By Guest Author Peggy Bradshaw, Photos by George Bradshaw

The tundra of Alaska is a stark but beautiful landscape. As the coldest of all the biomes, tree growth is hindered by low temperatures and a short growing season. Tundra also contains permafrost, which means that the soil is permanently frozen and can be from 10-35 inches deep, making it impossible for trees to grow.

Because the soil is frozen, moisture cannot soak into the ground, thus forming the lakes and pools that are so prevalent across the Alaskan North Slope. The permafrost lies only inches beneath the surface of the Coastal Plain, thus creating a bizarre landscape of wetlands and ice-wedge polygons.

Caribou watering at the Sagavanirktok River

Caribou watering at the Sagavanirktok River

The Dalton Highway runs north and south across the tundra and into the mountain ranges and gives marvelous views of scenery like no other in the world. There are Wayside Stations and Overlooks along the highway and plenty of opportunity to stop to take photos, watch wildlife, or just walk around to soak up the cool air.

The tundra is home to the world’s largest herd of caribou and they have seasonal migration. The herds always have the right-of-way as they cross the roads. You can also spot wolves, wolverine, grizzly bear, red fox, and musk ox. Hunting over the open terrain along the highway and river are many birds of prey. While crossing the Brooks Range you can spot moose and wolves, and make sure you scan the skies for golden eagles. The Arctic National Wildlife Refuse borders the BLM Utility Corridor to the east and extends across the Brooks Range and the North Slope to Canada. It offers extraordinary wilderness, recreation and wildlife values.

This far north in Alaska, the sun never sets between May 10 and August 2, and never rises between November 18 and January 23.

Arctic Circle sign  - yes, it is that cold!

Arctic Circle sign - yes, it is that cold!

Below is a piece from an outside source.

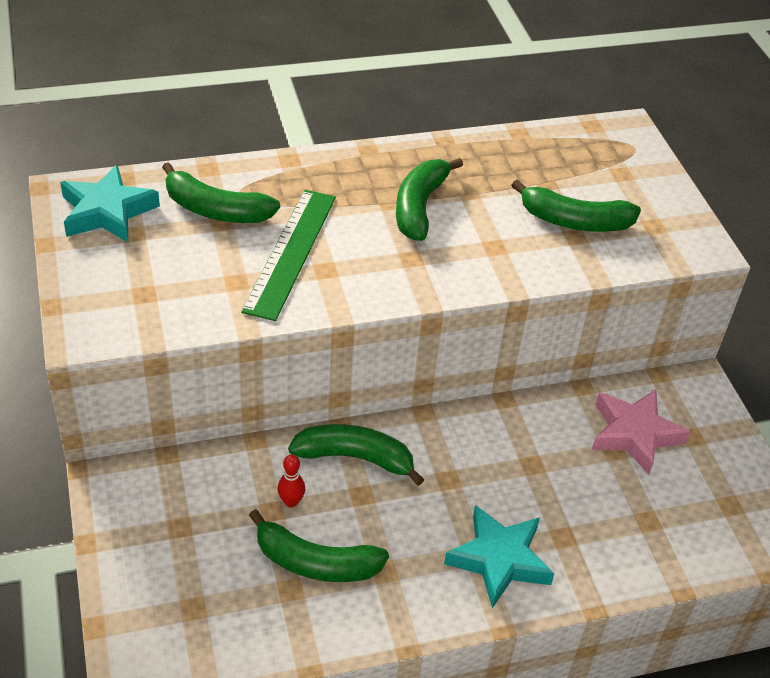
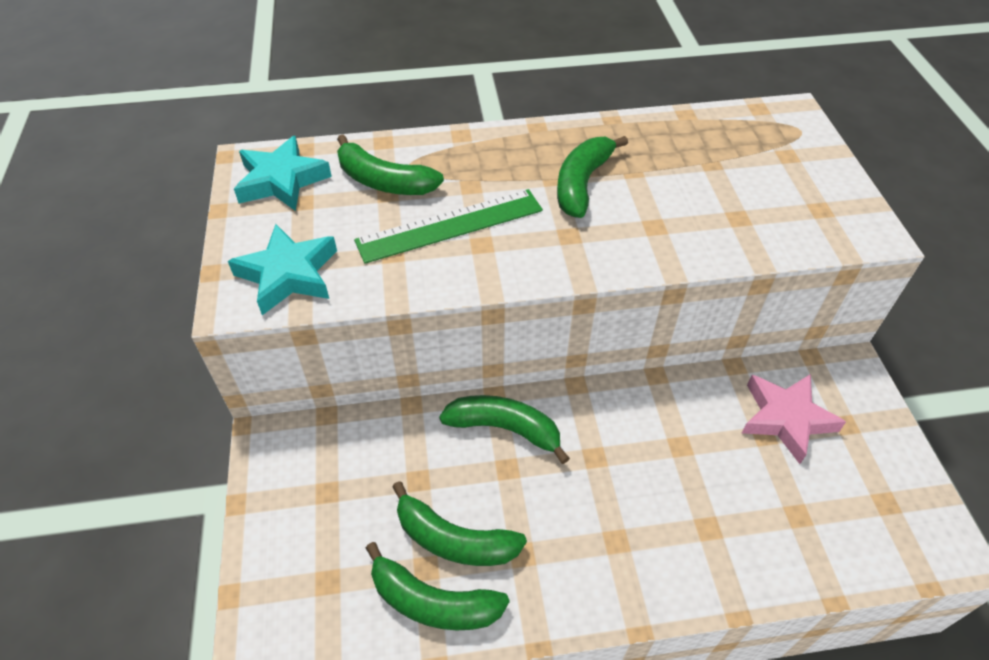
camera: 10 degrees right, 5 degrees up
green ruler [241,190,336,321] -> green ruler turned 45 degrees clockwise [354,189,543,264]
red bowling pin [277,454,305,508] -> none
turquoise star [444,505,554,608] -> turquoise star moved to [228,224,337,315]
green banana [511,180,641,232] -> green banana moved to [366,542,510,630]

The Arctic Circle crosses the Dalton Highway at MP 115. It is a must stop for photos and to gather in front of the sign that marks the spot. At this spot the sun stays above the horizon for one full day on summer solstice (June 21) and below the horizon for one full day on winter solstice (December 21).

Brooks Range, eerily beautiful

Brooks Range, eerily beautiful

Gobblers Knob at MP 132 offers an excellent view of the Brooks Range to the north. The farthest north spruce, located at MP 235, was approximately 273 years old when it was killed by a vandal in 2004. You leave the tundra and cross the Continental Divide at Atigun Pass (elev. 4,739).

The tundra is a fascinating place to visit and full of wildlife and interesting scenes. State statute prohibits off-road vehicles within 5 miles either side of the highway from the Yukon River to the Arctic Ocean to protect the natural resources.